Page excerpt

━━━━━━━━

Critically, this association was identified in a Japanese cohort where the G allele frequency is approximately 25% — far more common than in European (~2%) or African (<0.2%) populations. The variant has not been replicated in large-scale European or multi-ancestry GWAS, and it does not appear in the GWAS Catalog for any cardiovascular trait. The evidence level is therefore classified as emerging: biologically plausible, supported by a credible study, but without independent replication and with strong population stratification.
Practical Actions
For individuals of East Asian ancestry carrying one or two G alleles, the evidence is sufficient to warrant awareness and modest proactive monitoring, particularly if family history of hypertension is present. The intronic location means no drug effect is expected, and no nutrient metabolism changes are implicated. The most actionable step is periodic blood pressure tracking to detect early hypertensive trends that would justify lifestyle or medical management through established pathways.
For individuals of European, African, or South Asian ancestry, the G allele is extremely rare (less than 2%) and most carriers will be heterozygous. The population-level risk attributable to this variant in non-East-Asian individuals is negligible based on current evidence.
Interactions
rs1805762 was identified in the same study that nominated ADD2 (rs3755351) as the strongest hypertension signal (P=1.7×10⁻⁵). ADD2 (beta-adducin) regulates actin cytoskeleton assembly in red blood cells and renal tubule cells, affecting sodium transport. If M6PR's role in lysosomal receptor trafficking intersects with adducin-mediated sodium channel regulation — both ultimately affecting tubular sodium handling — combined risk from both loci would be biologically coherent, though no interaction study has tested this directly.
Genotype Interpretations
What each possible genotype means for this variant:
Common M6PR genotype with no elevated hypertension risk from this variant
You carry two copies of the C allele at rs1805762 in the M6PR gene — the reference genotype found in approximately 90% of people globally and over 95% of Europeans and Africans. In the Japanese association study that nominated this variant, C/C homozygotes did not show elevated hypertension risk. This is the neutral genotype at this locus.
One copy of the M6PR G allele; modest hypertension association in East Asian populations
The M6PR gene encodes the cation-dependent mannose-6-phosphate receptor, a lysosomal sorting protein expressed in virtually all cell types. The rs1805762 intronic variant likely has a regulatory rather than coding effect — possibly influencing splicing or promoter activity. The biological connection to hypertension may involve lysosomal regulation of vasoactive receptor turnover or convergence with the IGF-IIR/M6PR signaling axis that has been linked to angiotensin-II-driven cardiac hypertrophy in cellular studies.
The evidence base is limited to a single study in Japanese participants. The variant has not been replicated in European or African cohorts, where the G allele is too rare to detect associations without very large sample sizes. Interpret this finding with appropriate caution — it is a biological lead, not a confirmed clinical risk factor.

━━━━━━━━

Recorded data
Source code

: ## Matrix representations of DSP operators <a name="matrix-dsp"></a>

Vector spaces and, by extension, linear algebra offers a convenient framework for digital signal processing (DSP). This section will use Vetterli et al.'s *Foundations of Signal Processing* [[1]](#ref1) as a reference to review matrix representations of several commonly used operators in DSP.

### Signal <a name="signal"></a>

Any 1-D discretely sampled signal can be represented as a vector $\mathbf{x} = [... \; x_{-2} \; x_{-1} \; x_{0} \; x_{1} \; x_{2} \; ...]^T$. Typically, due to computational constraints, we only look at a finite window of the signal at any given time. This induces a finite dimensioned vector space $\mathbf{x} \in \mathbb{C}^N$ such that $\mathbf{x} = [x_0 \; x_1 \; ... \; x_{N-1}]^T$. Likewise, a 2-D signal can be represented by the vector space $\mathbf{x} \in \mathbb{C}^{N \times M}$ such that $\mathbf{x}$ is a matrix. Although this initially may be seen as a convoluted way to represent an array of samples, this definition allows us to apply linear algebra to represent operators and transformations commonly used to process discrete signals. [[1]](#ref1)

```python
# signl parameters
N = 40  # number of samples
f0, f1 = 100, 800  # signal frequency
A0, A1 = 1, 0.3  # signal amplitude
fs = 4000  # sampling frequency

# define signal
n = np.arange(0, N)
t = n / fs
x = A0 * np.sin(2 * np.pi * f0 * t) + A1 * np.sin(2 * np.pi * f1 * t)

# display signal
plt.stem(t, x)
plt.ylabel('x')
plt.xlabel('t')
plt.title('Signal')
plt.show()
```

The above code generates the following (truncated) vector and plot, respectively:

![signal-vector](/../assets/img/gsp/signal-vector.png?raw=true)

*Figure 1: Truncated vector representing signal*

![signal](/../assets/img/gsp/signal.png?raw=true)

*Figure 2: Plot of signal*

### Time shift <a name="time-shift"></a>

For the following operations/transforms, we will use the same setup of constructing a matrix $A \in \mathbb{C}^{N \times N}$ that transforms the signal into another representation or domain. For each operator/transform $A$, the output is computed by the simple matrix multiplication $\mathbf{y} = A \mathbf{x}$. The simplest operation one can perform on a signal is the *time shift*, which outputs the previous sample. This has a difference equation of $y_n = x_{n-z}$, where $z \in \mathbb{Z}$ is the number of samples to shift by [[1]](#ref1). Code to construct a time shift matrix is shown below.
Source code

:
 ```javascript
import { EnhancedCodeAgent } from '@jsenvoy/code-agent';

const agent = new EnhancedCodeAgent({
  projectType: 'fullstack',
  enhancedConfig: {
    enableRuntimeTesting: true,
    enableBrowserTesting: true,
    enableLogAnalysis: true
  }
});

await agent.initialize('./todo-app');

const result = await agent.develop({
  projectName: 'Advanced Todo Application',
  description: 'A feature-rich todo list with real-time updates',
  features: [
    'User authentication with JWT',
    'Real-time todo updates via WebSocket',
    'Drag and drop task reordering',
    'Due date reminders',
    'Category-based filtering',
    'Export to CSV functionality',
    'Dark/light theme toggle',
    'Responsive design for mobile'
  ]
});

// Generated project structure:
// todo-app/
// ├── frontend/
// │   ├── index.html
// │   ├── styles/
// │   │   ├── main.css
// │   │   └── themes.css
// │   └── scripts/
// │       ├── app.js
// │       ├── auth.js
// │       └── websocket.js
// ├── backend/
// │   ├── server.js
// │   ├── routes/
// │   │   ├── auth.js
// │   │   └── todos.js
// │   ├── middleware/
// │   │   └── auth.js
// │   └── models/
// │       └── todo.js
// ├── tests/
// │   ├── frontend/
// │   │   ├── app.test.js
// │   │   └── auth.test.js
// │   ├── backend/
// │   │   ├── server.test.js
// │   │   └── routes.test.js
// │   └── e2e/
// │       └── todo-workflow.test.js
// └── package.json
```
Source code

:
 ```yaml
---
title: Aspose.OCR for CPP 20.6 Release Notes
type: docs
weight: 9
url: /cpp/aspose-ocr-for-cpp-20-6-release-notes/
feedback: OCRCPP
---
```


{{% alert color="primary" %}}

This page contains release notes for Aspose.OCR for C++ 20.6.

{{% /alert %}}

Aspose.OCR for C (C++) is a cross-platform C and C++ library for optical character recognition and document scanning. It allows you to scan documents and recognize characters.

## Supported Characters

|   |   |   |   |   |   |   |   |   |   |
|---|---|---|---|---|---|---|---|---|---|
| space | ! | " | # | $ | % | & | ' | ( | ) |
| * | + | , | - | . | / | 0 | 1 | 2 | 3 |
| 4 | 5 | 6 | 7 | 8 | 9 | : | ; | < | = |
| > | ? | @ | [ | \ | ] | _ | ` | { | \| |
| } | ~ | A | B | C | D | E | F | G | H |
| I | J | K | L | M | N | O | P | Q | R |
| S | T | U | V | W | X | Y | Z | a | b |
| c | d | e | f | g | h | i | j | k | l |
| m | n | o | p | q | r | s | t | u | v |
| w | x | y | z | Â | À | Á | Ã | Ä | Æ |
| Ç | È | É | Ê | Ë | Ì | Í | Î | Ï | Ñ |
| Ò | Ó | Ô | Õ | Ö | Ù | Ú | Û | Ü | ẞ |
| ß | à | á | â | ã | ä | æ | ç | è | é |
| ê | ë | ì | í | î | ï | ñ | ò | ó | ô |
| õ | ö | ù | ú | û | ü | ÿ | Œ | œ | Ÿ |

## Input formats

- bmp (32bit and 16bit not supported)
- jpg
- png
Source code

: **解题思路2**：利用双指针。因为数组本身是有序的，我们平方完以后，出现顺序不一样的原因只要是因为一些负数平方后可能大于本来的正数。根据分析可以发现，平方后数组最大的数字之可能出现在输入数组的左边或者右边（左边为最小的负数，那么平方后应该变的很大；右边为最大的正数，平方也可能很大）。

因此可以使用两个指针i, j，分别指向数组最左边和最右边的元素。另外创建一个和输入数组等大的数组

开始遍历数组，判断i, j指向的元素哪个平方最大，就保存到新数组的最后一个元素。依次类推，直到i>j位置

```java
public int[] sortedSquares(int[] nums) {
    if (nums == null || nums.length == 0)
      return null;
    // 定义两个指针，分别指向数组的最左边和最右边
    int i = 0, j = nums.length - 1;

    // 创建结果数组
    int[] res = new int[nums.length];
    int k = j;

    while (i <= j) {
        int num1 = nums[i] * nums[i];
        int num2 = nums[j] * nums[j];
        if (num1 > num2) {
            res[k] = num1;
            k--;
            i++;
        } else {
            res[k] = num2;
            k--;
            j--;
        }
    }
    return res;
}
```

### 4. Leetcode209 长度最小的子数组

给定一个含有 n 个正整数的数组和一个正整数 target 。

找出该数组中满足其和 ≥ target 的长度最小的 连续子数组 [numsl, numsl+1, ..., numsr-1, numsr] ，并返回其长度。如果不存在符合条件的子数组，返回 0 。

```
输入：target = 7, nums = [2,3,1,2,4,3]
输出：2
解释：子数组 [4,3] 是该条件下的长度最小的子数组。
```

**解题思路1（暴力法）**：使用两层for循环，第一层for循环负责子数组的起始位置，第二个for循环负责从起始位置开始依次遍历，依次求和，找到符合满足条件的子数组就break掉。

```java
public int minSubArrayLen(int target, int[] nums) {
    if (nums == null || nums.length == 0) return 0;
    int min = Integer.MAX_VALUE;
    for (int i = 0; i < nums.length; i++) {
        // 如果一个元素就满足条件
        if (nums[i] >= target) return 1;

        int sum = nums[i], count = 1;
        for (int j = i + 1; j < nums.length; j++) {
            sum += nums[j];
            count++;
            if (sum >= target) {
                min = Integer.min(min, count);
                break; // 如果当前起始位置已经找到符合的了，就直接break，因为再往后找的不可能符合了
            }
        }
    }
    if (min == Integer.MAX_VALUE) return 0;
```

━━━━━━━━

Answer these questions from the rs1805762 excerpt:
(a) What is the approximate G allele frequency in the Japanese cohort?
(b) What does ADD2 (beta-adducin) regulate, and in which cells?
(c) About what share of people globally have the C/C genotype?

Task response
(a) Approximately 25%.
(b) It regulates actin cytoskeleton assembly in red blood cells and renal tubule cells.
(c) Approximately 90%.